- [Your goal]: If a record contains a picture, leave the picture out and reproduce everything else exactly.
────────────────
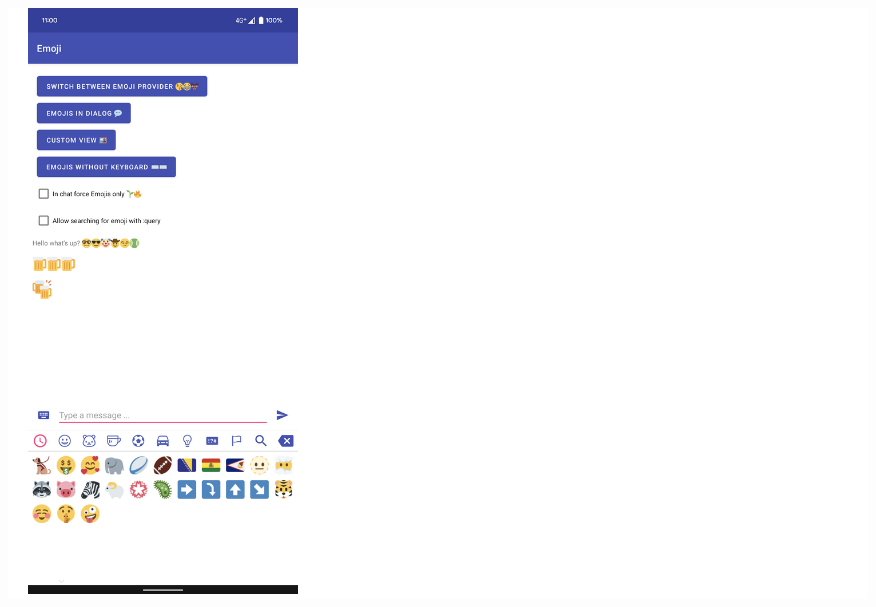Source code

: <img src="./fastlane/metadata/android/en-US/images/phoneScreenshots/twitter_2.png" alt="Emoji Keyboard" width="270" hspace="20">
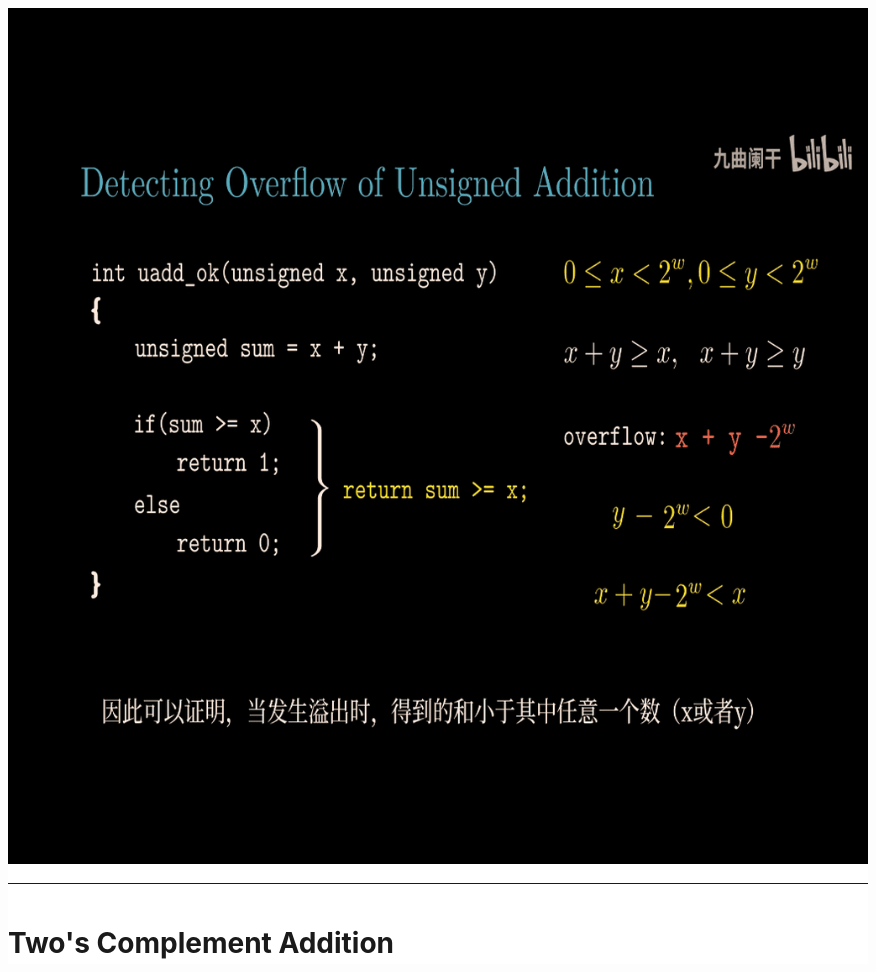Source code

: ![](20250315-csprimer-computersystem-concept/2025-03-20-23-02-45.png)

---

# Two's Complement Addition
────────────────
- [Answer section]:
Source code

: <img src="./fastlane/metadata/android/en-US/images/phoneScreenshots/twitter_2.png" alt="Emoji Keyboard" width="270" hspace="20">
Source code

: ![](20250315-csprimer-computersystem-concept/2025-03-20-23-02-45.png)

---

# Two's Complement Addition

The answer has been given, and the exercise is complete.